Moderate-risk Community-acquired Pneumonia (CAP)  

Moderate-risk community-acquired pneumonia is associated with a complicated outcome and higher mortality rate, thus in-hospital parenteral therapy is recommended. In patients with prior respiratory tract colonization, culture, swab, or polymerase chain reaction (PCR) tests must be taken prior to starting empiric therapy.  

The possible pathogens include Streptococcus pneumoniae, Haemophilus influenzae, Chlamydophila pneumoniae, Mycoplasma pneumoniae, Moraxella catarrhalis, enteric Gram-negative bacilli, Legionella pneumophila, and anaerobes (in patients with risk of aspiration).

High-risk Community-acquired Pneumonia (CAP)  

High-risk community-acquired pneumonia is associated with a mortality rate of 36%, thus it is managed in a hospital setting and those with hemodynamic instability or respiratory failure should be admitted to the intensive care unit (ICU).  
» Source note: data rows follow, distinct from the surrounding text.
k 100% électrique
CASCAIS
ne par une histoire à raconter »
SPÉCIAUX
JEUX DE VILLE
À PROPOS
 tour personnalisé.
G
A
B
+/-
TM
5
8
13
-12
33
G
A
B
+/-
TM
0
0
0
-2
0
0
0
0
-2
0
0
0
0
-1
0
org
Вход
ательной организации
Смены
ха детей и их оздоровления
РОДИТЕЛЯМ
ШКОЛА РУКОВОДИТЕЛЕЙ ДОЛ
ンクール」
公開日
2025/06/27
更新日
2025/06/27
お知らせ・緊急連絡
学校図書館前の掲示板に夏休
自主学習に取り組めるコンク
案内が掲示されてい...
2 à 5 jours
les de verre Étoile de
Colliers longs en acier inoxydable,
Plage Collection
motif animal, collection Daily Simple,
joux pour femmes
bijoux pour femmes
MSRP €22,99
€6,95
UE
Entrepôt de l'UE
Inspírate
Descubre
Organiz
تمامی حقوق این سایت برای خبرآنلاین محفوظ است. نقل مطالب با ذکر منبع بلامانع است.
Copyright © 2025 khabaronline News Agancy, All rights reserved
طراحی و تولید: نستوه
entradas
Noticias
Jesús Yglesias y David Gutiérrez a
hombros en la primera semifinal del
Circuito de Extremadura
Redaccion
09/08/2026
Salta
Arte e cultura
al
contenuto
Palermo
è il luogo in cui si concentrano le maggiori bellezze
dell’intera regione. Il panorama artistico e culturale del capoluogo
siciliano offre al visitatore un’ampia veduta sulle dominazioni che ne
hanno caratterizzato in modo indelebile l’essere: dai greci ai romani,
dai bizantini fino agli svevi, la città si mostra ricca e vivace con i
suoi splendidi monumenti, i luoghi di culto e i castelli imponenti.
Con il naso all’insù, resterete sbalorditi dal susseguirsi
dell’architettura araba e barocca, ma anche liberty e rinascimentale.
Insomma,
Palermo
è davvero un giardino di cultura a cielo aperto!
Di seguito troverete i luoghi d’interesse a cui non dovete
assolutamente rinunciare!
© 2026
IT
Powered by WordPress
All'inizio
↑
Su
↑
The possible pathogens include Streptococcus pneumoniae, Haemophilus influenzae, Chlamydophila pneumoniae, Mycoplasma pneumoniae, Moraxella catarrhalis, enteric Gram-negative bacilli, Legionella pneumophila, Staphylococcus aureus, Pseudomonas aeruginosa, Pneumocystis jirovecii, Klebsiella pneumoniae, Acinetobacter sp, and anaerobes (in patients with risk of aspiration).  

Patients who have a history of chronic (>7 days within the past month) use of broad-spectrum antibiotic therapy, bronchiectasis, malnutrition, and on steroid therapy are at risk of developing Pseudomonas aeruginosa infection.